**Aim of the exercise:**
Copy the entries below exactly. Images do not belong in the copy.

**Material for the task:**
* * * * *

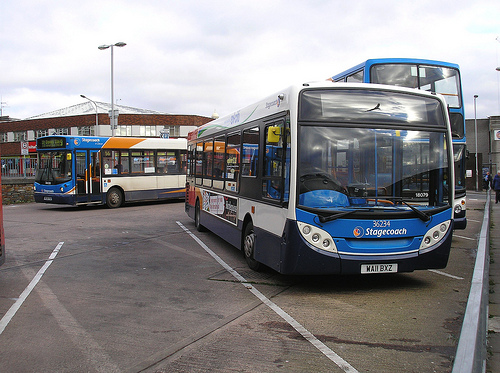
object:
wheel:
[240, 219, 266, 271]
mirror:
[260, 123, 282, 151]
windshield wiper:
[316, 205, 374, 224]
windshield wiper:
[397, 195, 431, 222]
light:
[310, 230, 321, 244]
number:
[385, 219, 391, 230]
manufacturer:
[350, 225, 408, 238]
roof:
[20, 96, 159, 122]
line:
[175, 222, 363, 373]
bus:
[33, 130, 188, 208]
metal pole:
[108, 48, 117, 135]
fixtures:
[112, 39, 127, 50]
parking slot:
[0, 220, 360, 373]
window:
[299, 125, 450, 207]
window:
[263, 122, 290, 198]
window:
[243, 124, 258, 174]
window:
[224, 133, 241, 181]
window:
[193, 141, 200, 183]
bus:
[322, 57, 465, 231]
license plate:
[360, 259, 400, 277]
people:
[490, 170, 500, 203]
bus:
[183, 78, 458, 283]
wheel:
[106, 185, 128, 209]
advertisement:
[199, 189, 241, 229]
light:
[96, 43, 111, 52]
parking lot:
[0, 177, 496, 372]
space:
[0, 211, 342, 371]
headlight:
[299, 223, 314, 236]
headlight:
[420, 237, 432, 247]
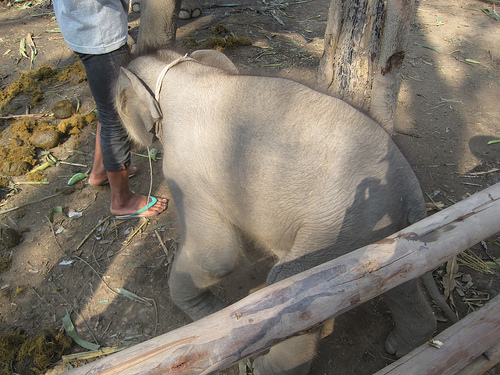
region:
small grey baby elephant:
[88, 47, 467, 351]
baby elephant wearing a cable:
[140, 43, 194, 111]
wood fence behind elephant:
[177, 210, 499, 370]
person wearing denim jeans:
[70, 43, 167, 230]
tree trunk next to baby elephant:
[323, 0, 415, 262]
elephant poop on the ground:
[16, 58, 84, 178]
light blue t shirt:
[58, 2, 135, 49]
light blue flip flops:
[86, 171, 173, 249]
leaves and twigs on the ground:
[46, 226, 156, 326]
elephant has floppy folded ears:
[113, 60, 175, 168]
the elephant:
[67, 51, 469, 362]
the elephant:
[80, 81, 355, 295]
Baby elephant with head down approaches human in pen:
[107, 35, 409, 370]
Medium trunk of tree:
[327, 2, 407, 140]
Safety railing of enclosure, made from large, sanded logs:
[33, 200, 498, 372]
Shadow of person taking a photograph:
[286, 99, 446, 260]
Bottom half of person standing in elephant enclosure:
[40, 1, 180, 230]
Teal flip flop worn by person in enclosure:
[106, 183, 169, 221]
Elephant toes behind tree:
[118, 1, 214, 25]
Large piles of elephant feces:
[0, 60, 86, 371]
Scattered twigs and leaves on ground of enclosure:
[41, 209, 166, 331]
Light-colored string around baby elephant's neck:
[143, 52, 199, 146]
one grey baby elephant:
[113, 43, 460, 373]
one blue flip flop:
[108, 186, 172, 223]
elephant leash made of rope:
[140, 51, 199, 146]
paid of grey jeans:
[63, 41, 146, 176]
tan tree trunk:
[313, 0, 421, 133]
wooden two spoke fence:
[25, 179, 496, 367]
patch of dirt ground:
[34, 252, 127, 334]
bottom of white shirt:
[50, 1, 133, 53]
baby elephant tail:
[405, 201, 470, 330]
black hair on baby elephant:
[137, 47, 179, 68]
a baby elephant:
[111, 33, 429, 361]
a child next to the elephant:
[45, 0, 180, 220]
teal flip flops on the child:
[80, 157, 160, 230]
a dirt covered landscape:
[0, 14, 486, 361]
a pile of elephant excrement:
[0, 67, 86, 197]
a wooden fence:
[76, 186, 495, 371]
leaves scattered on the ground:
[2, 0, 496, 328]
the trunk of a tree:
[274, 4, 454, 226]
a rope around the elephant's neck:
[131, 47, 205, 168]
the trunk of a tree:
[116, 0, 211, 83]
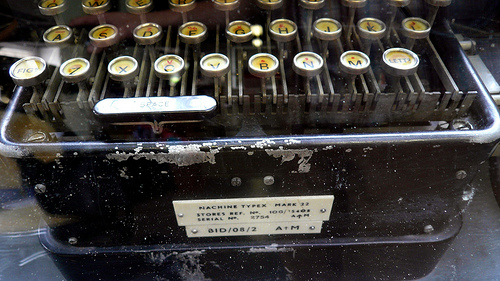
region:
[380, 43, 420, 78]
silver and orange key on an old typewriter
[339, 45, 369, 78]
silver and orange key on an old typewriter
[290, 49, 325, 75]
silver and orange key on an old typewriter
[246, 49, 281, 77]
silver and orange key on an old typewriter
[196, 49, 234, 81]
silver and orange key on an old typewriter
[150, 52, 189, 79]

* * * * *

**Answer in full:**
object:
wheel:
[240, 219, 266, 271]
mirror:
[260, 123, 282, 151]
windshield wiper:
[316, 205, 374, 224]
windshield wiper:
[397, 195, 431, 222]
light:
[310, 230, 321, 244]
number:
[385, 219, 391, 230]
manufacturer:
[350, 225, 408, 238]
roof:
[20, 96, 159, 122]
line:
[175, 222, 363, 373]
bus:
[33, 130, 188, 208]
metal pole:
[108, 48, 117, 135]
fixtures:
[112, 39, 127, 50]
parking slot:
[0, 220, 360, 373]
window:
[299, 125, 450, 207]
window:
[263, 122, 290, 198]
window:
[243, 124, 258, 174]
window:
[224, 133, 241, 181]
window:
[193, 141, 200, 183]
bus:
[322, 57, 465, 231]
license plate:
[360, 259, 400, 277]
people:
[490, 170, 500, 203]
bus:
[183, 78, 458, 283]
wheel:
[106, 185, 128, 209]
advertisement:
[199, 189, 241, 229]
light:
[96, 43, 111, 52]
parking lot:
[0, 177, 496, 372]
space:
[0, 211, 342, 371]
headlight:
[299, 223, 314, 236]
headlight:
[420, 237, 432, 247]
region:
small grey baby elephant:
[88, 47, 467, 351]
baby elephant wearing a cable:
[140, 43, 194, 111]
wood fence behind elephant:
[177, 210, 499, 370]
person wearing denim jeans:
[70, 43, 167, 230]
tree trunk next to baby elephant:
[323, 0, 415, 262]
elephant poop on the ground:
[16, 58, 84, 178]
light blue t shirt:
[58, 2, 135, 49]
light blue flip flops:
[86, 171, 173, 249]
leaves and twigs on the ground:
[46, 226, 156, 326]
elephant has floppy folded ears:
[113, 60, 175, 168]
the elephant:
[67, 51, 469, 362]
the elephant:
[80, 81, 355, 295]
Baby elephant with head down approaches human in pen:
[107, 35, 409, 370]
Medium trunk of tree:
[327, 2, 407, 140]
Safety railing of enclosure, made from large, sanded logs:
[33, 200, 498, 372]
Shadow of person taking a photograph:
[286, 99, 446, 260]
Bottom half of person standing in elephant enclosure:
[40, 1, 180, 230]
Teal flip flop worn by person in enclosure:
[106, 183, 169, 221]
Elephant toes behind tree:
[118, 1, 214, 25]
Large piles of elephant feces:
[0, 60, 86, 371]
Scattered twigs and leaves on ground of enclosure:
[41, 209, 166, 331]
Light-colored string around baby elephant's neck:
[143, 52, 199, 146]
one grey baby elephant:
[113, 43, 460, 373]
one blue flip flop:
[108, 186, 172, 223]
elephant leash made of rope:
[140, 51, 199, 146]
paid of grey jeans:
[63, 41, 146, 176]
tan tree trunk:
[313, 0, 421, 133]
wooden two spoke fence:
[25, 179, 496, 367]
patch of dirt ground:
[34, 252, 127, 334]
bottom of white shirt:
[50, 1, 133, 53]
baby elephant tail:
[405, 201, 470, 330]
black hair on baby elephant:
[137, 47, 179, 68]
a baby elephant:
[111, 33, 429, 361]
a child next to the elephant:
[45, 0, 180, 220]
teal flip flops on the child:
[80, 157, 160, 230]
a dirt covered landscape:
[0, 14, 486, 361]
a pile of elephant excrement:
[0, 67, 86, 197]
a wooden fence:
[76, 186, 495, 371]
leaves scattered on the ground:
[2, 0, 496, 328]
the trunk of a tree:
[274, 4, 454, 226]
a rope around the elephant's neck:
[131, 47, 205, 168]
the trunk of a tree:
[116, 0, 211, 83]
region:
[380, 43, 420, 78]
silver and orange key on an old typewriter
[339, 45, 369, 78]
silver and orange key on an old typewriter
[290, 49, 325, 75]
silver and orange key on an old typewriter
[246, 49, 281, 77]
silver and orange key on an old typewriter
[196, 49, 234, 81]
silver and orange key on an old typewriter
[150, 52, 189, 79]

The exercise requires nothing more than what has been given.